▽

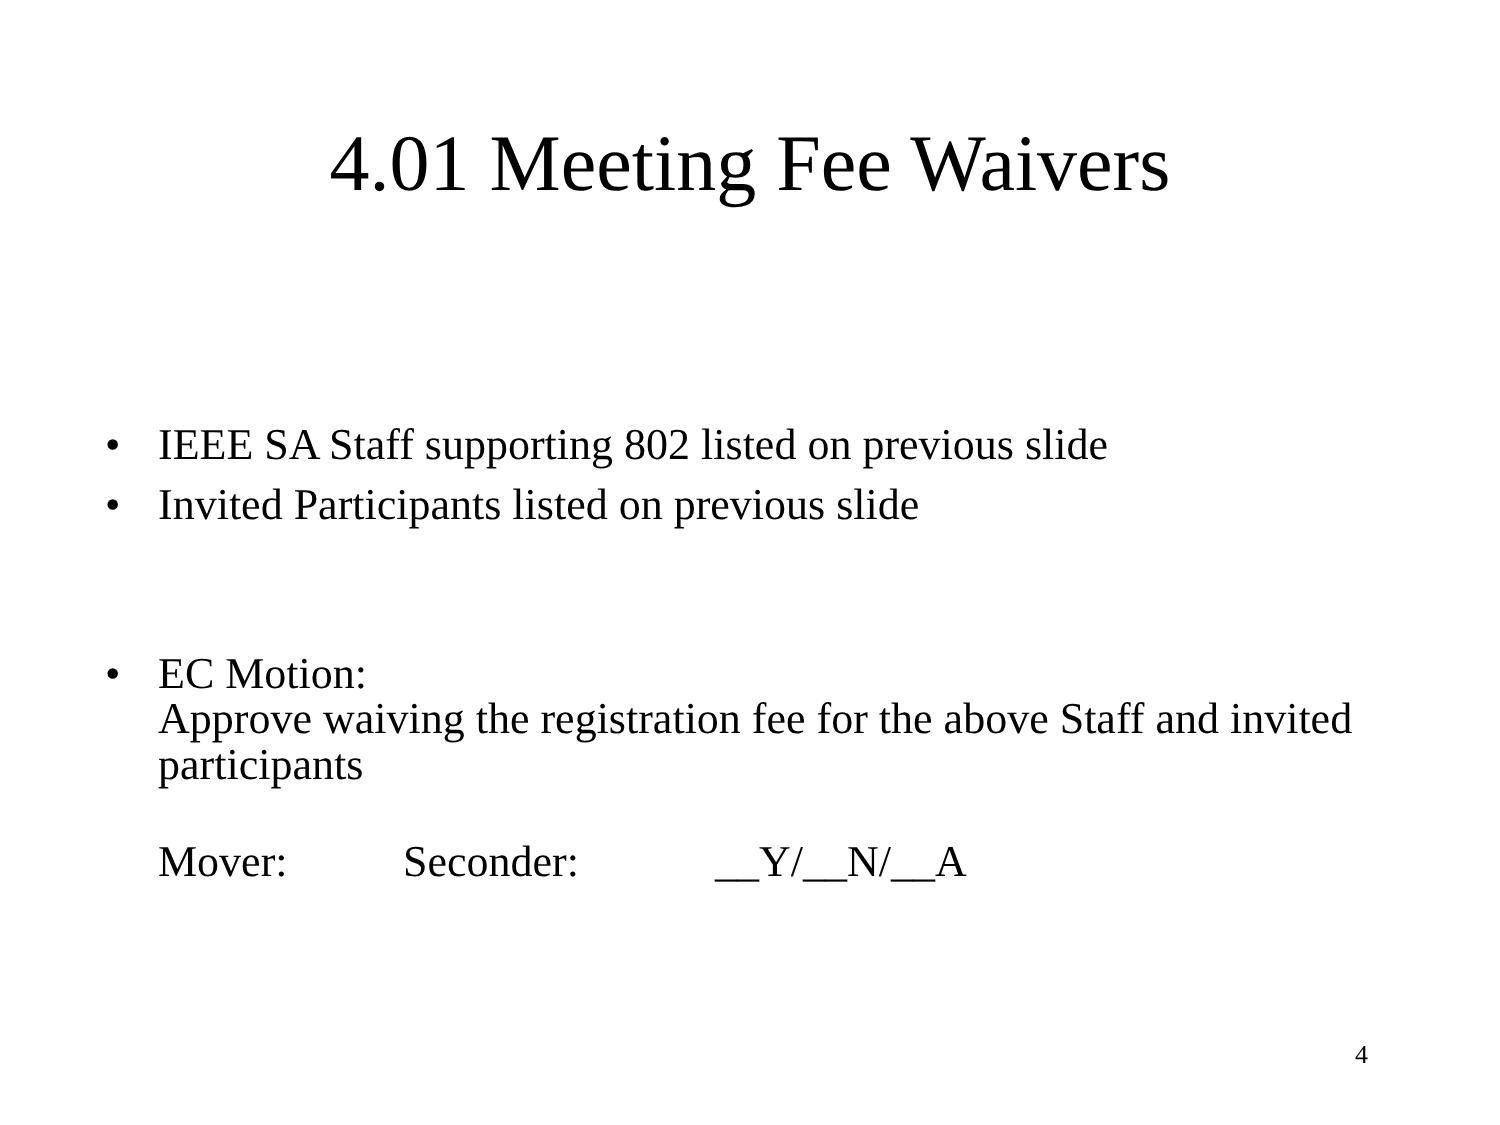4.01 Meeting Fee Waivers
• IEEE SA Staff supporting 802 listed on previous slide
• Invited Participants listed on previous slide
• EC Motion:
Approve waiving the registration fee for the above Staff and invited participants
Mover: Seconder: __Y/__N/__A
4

△

What needs to be done:
Your task is to copy every line of the entries that contains the string "listed".

Output for this task:
• IEEE SA Staff supporting 802 listed on previous slide
• Invited Participants listed on previous slide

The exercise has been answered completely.